See? That's us on Sunday, in this time after Easter. We gather here, with all our doubts, all our fears. Is Easter only a pious hope? Something fuzzy and vaguely spiritual? And then he comes to us. Jesus shows us his bodily presence. He shares food with us. He opens up the meaning of scripture for us. And we believe.

 

Belief in the resurrection, the triumph of the resurrected Christ, does not come naturally for us. It comes as a gift from the risen Christ. In the resurrection, we are at the heart of what we believe about the identity of Jesus. He is not only a great teacher, a fine moral example, he is the risen Savior. Faith in that identity is a gift of scripture and the presence of Christ among us.

 

The thing that gives rise to faith, that which makes us Christians, is not that we have done a careful study of the Bible and decided what is really possible to believe. We need to believe ALL of it.  It is not that we have all closed our eyes and tried real hard to believe the unbelievable. The thing that gives rise to faith is that the risen Christ has come to us, has intruded among us, has revealed himself to us, has shared the table with us, has opened the scriptures to us, and we believe.

 

In the resurrection, the crucified Jesus returns to his disciples. He will not stay dead and buried, nor will he allow them to stay despondent and hiding behind locked doors.
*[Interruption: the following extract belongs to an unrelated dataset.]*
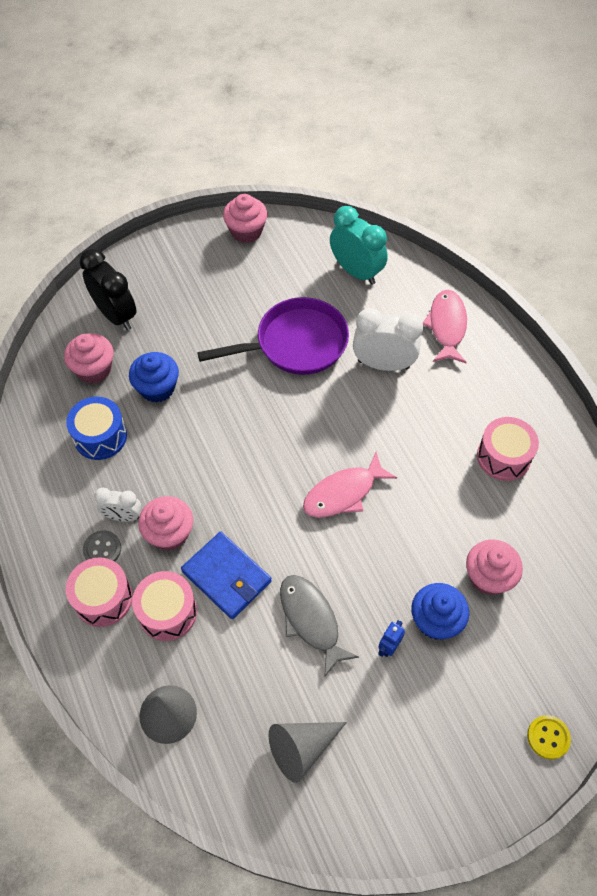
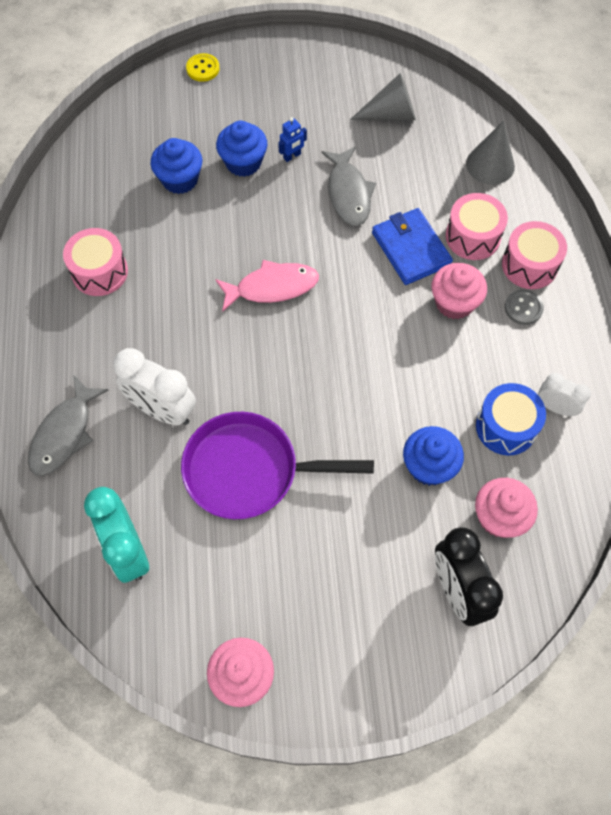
camera: 160 degrees left, 5 degrees up
(123, 516) = (497, 333): white clock -> white clock (555, 407)
(447, 326) = (64, 434): pink fish -> grey fish
(488, 577) = (180, 179): pink cupcake -> blue cupcake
The risen Christ keeps returning to us, revealing who he is, and calling us to follow.

 

In Pudd'nhead Wilson, published in 1894, Mark Twain summed up his bleak estimate of life's value:  "Whoever has lived long enough to find out what life is, knows how deep a debt of gratitude we owe to Adam, the first great benefactor of our race. He brought death into the world."

Paul speaks of Jesus as the "new Adam," the one who by his life and death brought life into the world.

 

Faith in the risen Christ is not an achievement. It is a gift. It is not a matter of resolving an intellectual dilemma; it is a matter of his loving us enough to reveal himself to us. Poor Jesus Seminar. It's not the words of Jesus that we need to get right; it is his living presence that we need to experience. If Jesus did not come and stand among us, if he did not speak to us and reassure us, there would be no believing, no worship, no faith.

But Jesus has. And that's the major reason why you are here today, why, when the hymns of our faith are sung, you are able to join in with full-throated joy. Christ has come to you. It is not only that he has risen, but that he has risen for you. You have come here because he has come to you.

The Jesus Seminar is trying to do something that is pointless because it is already decided.  They are trying to pack down soil that has already been plowed up, just so they can ask if this ground can ever be plowed?

 

What is the proof of Easter? An empty tomb? A group of scholars who vote nine to one that the resurrection really took place?

If you are committed to doubt, then all words, all arguments, that I might be able to lay upon you would never withstand all of the reasons for doubt.

The only thing that makes any of this believable is that Jesus actually rose from the dead.  He stood with the disciples when they were afraid.  He asked them “You Got Anything to Eat?” Christ has come to us, come back to us, ministered to our fears and doubts, offered his very body as tangible proof to us, shared his table with us, spoken to us, and taught us.

In the resurrection, the crucified Jesus returns to his disciples. He will not stay dead and buried, nor will he allow them to stay despondent and hiding behind locked doors. The risen Christ keeps returning to us, revealing who he is, and calling us to follow. 

 

Thanks be to God.  He is risen!  He is risen indeed!